The fire was threatening about 5,500 residences, according to the U.S. Forest Service. The blaze has destroyed four homes and 12 outbuildings in several different areas.
It closed a 4-mile stretch of State Route 120, one of three entrances into Yosemite on the west side. Two other western routes and an eastern route were open.
Officials issued voluntary evacuation advisories for two new towns — Tuolumne City, population 1,800, and Ponderosa Hills, a community of several hundred — which are about five miles from the fire line, Forest Service spokesman Jerry Snyder said.
A mandatory evacuation order remained in effect for part of Pine Mountain Lake, a summer gated community a few miles from the fire.
"It feels a little bit like a war zone, with helicopters flying overhead, bombers dropping retardant and 10 engine companies stationed on our street," said Ken Codeglia, a retired Pine Mountain Lake resident who decided to stay to protect his house with his own hoses and fire retardant system. "But if the fire gets very hot and firefighters evacuate, I will run with them."

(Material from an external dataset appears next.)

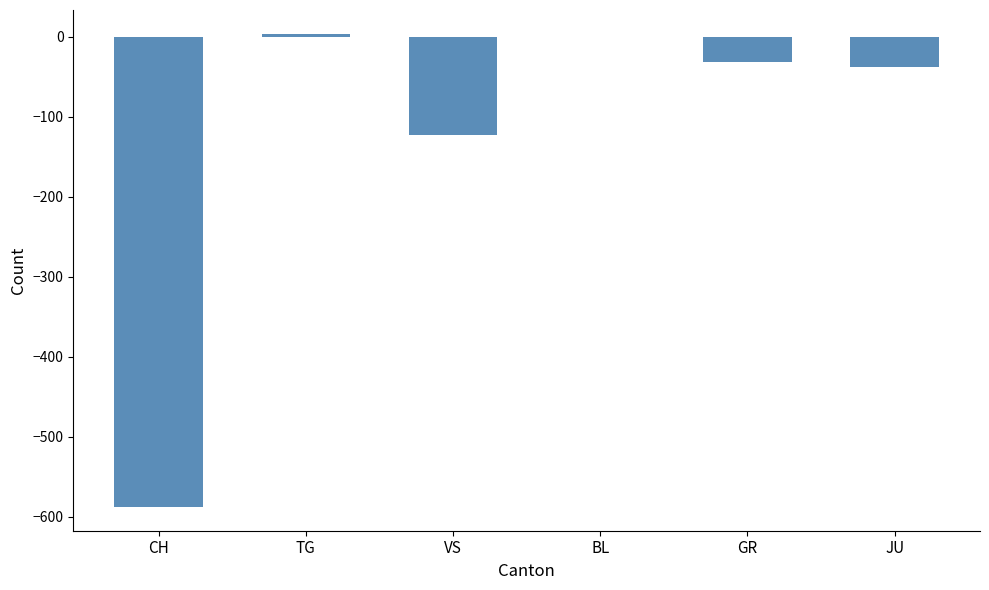

Between BL and GR, which is larger?

BL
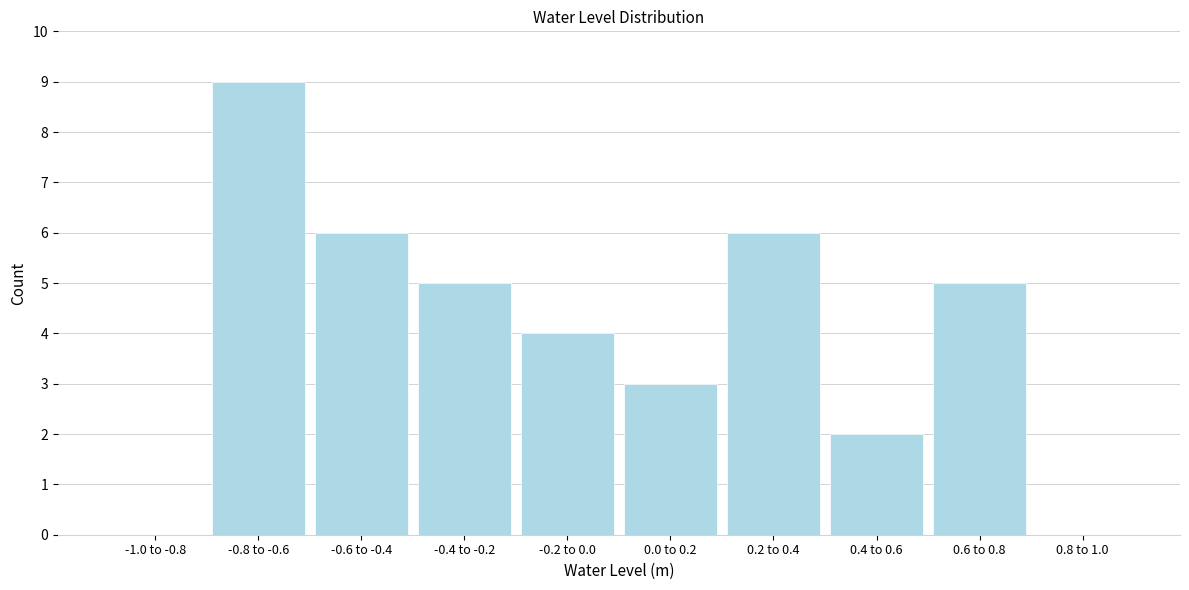

Reading right to left, list all the values displayed in this chart.

0.8 to 1.0=0	0.6 to 0.8=5	0.4 to 0.6=2	0.2 to 0.4=6	0.0 to 0.2=3	-0.2 to 0.0=4	-0.4 to -0.2=5	-0.6 to -0.4=6	-0.8 to -0.6=9	-1.0 to -0.8=0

Officials previously advised voluntary evacuations of more than a thousand other homes, several organized camps and at least two campgrounds in the area outside the park's boundary.
More homes, businesses and hotels are threatened in nearby Groveland, a community of 600 about 5 miles from the fire and 25 miles from the entrance of Yosemite.
Usually filled with tourists, the streets are now swarming with firefighters, evacuees and news crews, said Doug Edwards, owner of Hotel Charlotte on Main Street.
"We usually book out six months solid with no vacancies and turn away 30-40 people a night. That's all changed," Edwards said. "All we're getting for the next three weeks is cancellations. It's a huge impact on the community in terms of revenue dollars."
The fire is raging in the same region where a 1987 blaze killed a firefighter, burned hundreds of thousands of acres and forced several thousand people out of their homes.